Pat yourself on the back for reading this book. Y'all're already learning more than most people in the software manufacture because one book is more than than most programmers read each year (DeMarco and Lister 1999). A little reading goes a long way toward professional advancement. If you read even one skillful programming book every two months, roughly 35 pages a week, y'all'll soon have a business firm grasp on the industry and distinguish yourself from near anybody around you.

I believe the same text is present in the original 1993 edition of Code Consummate, just I no longer have a re-create to verify that. A lilliputian searching uncovered the passage Steve McConnell is referencing in DeMarco and Lister'southward Peopleware:

The statistics about reading are particularly discouraging: The average software programmer, for instance, doesn't ain a single volume on the subject area of his or her work, and hasn't e'er read i. That fact is horrifying for anyone concerned almost the quality of work in the field; for folks similar us who write books, it is positively tragic.

Information technology pains me greatly to read the reddit comments and learn that people are interpreting the stackoverflow.com mission statement as a repudiation of programming books. As ambivalent as I am well-nigh the current programming book market place, I love programming books! This very blog was founded on the concept of my recommended developer reading list. Many of my blog posts are my feeble attempts to explain cardinal concepts outlined long agone in archetype programming books.

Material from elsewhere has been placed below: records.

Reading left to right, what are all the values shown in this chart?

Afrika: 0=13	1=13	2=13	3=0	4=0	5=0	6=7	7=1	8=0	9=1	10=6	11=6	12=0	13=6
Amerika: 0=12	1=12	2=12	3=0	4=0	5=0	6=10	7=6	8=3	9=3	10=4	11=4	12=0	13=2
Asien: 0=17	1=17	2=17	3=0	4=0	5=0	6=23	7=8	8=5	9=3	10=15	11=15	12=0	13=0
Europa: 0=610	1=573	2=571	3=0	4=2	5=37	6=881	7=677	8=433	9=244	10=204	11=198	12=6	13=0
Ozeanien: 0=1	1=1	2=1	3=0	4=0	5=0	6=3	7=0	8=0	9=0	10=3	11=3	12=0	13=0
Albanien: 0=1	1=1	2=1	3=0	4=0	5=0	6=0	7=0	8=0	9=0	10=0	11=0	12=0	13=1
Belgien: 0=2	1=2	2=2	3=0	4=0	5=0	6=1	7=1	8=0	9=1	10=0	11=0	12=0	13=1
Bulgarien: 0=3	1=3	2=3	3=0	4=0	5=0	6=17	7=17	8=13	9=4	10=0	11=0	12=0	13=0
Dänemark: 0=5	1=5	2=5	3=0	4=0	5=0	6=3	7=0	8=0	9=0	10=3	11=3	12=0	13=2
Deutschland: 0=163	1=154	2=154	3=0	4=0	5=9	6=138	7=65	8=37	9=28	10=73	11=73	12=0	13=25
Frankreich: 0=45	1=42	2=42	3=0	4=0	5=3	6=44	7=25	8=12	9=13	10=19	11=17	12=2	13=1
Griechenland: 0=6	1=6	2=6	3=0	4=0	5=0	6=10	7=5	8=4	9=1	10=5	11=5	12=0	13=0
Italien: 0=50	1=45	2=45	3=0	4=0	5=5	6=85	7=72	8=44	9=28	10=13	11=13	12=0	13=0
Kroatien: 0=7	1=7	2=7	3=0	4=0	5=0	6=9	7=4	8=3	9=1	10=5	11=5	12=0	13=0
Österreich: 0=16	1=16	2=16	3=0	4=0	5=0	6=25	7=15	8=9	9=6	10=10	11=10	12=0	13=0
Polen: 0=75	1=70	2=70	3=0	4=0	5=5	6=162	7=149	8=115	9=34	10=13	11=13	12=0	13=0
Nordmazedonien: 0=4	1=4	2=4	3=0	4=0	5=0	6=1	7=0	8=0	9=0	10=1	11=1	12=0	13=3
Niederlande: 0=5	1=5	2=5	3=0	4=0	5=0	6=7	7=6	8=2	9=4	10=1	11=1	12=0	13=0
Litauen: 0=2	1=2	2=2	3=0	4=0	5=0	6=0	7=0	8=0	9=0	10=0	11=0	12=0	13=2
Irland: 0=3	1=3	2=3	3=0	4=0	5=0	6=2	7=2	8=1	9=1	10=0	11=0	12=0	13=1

How to reconcile this seemingly contradictory statement, the love and detest dynamic? Y'all see, at that place are programming books, and there are programming books.
The best programming books are timeless. They transcend choice of language, IDE, or platform. They do not explain how, simply why. If y'all feel compelled to make clean house on your bookshelf every five years, trust me on this, you're buying the wrong programming books.

I wouldn't merchandise my programming bookshelf for anything. I refer to it all the time. In fact, I referred to it twice while composing this very mail service.

my-programming-bookshelf-small.jpg

I won't belabor my recommended reading list, every bit I've kept it proudly the aforementioned for years.

(Update: Tim Spalding kindly set up a LibraryThing account on my behalf – and members have already documented and entered every volume pictured on these shelves. Impressive, and quite absurd!)

But I exercise have this telephone call to artillery: my top five programming books every working developer should ain – and read . These seminal books are richly applied reads, year subsequently year, no matter what kind of programming I'm doing. They reward repeated readings, offering deeper and more penetrating insights into software engineering every time I return to them, armed with a few more years of experience under my belt. If you haven't read these books, what are you waiting for?

Code Complete 2 Don't Brand Me Think
Peopleware Pragmatic Developer
Facts and Fallacies

It is my greatest intention to brand stackoverflow.com highly complementary to these sorts of timeless, archetype programming books. It is in no way, shape, or course meant as a replacement for them.

On the other mitt, if you're the unfortunate author of Perl for Dummies, then spotter your back, considering we're definitely gunning for yous.